Once upon a time, I felt like this. It was July 2001. I spent the night of July 4th in ultimate turmoil as I faced the end of my marriage. The next morning I packed a few things, got into my car, and left my house for the last time. I ended up spending the next three weeks living with a friend and then I moved in with my parents for the remainder of the summer. I think it was sometime around July 10th or so when I really hit my low point of feeling alone, homeless and purposeless. I had no idea what was going to happen to me or where I would end up.
Somehow life has a way of working out. It is now twelve years and a month since that time. I often feel as though I have lived a lifetime and more in these past twelve years. And believe me – not all of it has been easy. There have been such highs and such lows. I guess that is the ebb and flow of life.

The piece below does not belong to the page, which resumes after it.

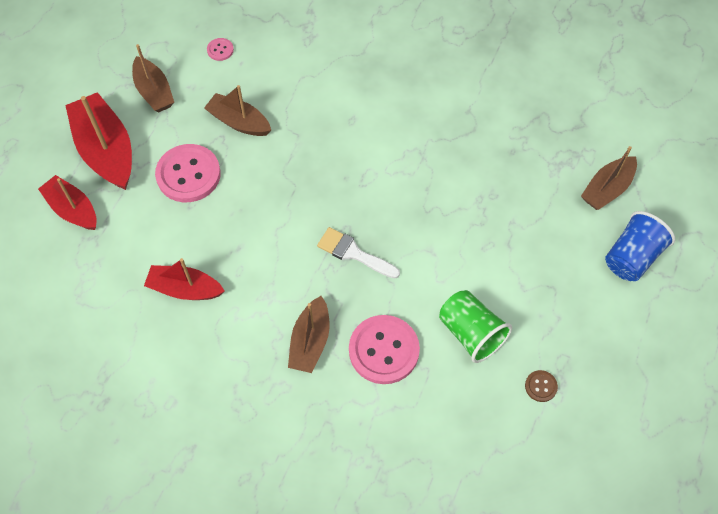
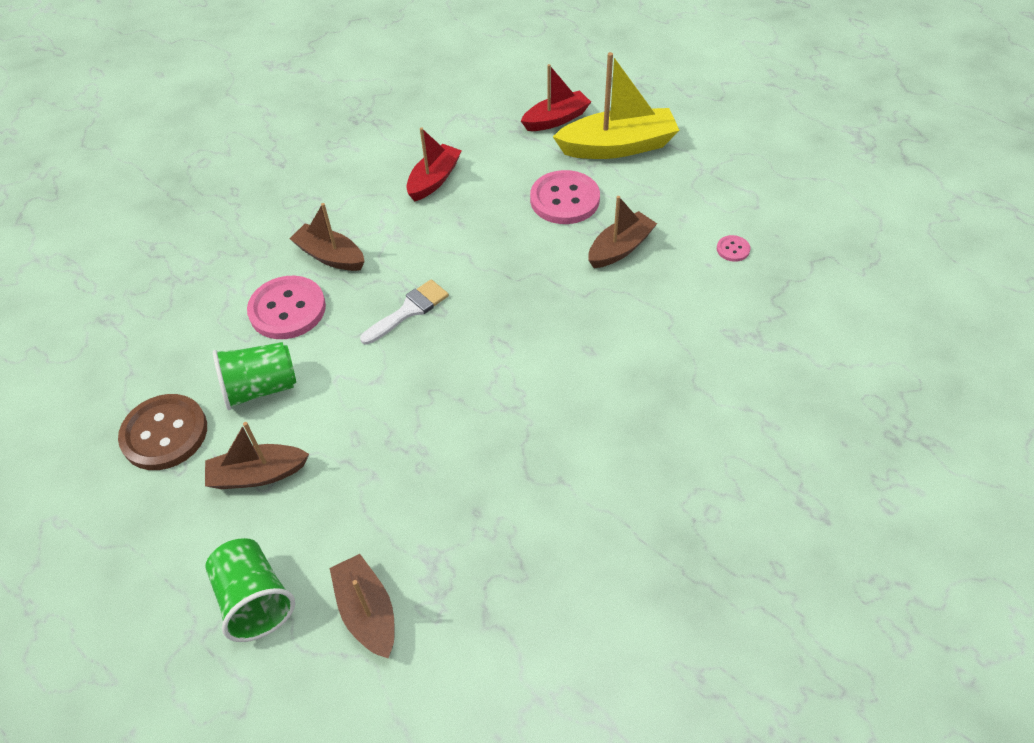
camera: 110 degrees right, 10 degrees down
red boat [65,92,132,190] -> yellow boat [553,52,680,159]
brown boat [132,44,174,112] -> brown boat moved to [205,422,309,489]
brown button [525,370,558,402] -> brown button [118,394,207,470], size x2.24
blue cup [605,211,675,281] -> green cup [205,538,295,642]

Just a short while ago I was reflecting on how it has been 19 years since I graduated from Northeastern University. What a long haul that was. I did various forms of night school and college for twelve years, commencing in 1982 and winding up in June 2004 when I received my second degree. During that time, I never thought I would see the end. The years seemed to go on and on. Oh, there were many times when I enjoyed it – just for the love of learning itself. And there were many nights when I’d be fighting the Sandman in class too, trying to stay awake while the teacher’s voice droned on and on. . . I still hold the acquisition of my degrees as one of my finest hours. I’ve always known that I had problems maintaining my focus – I always had the thought that if I’d have had greater focus, I could have achieved great things. But at least for those twelve years I did maintain my focus to the highest degree possible and ultimately I reaped the benefits of my effort, as I am still doing today.
Yes, I’d have to say I have lost everything a couple of times in my life now. And then I had a choice to make. Do I stay down, or do I get back up again? Ultimately I would chose to get back up and thus far it has always been to my benefit. In my failures, I have learned and I have grown. I guess that is life.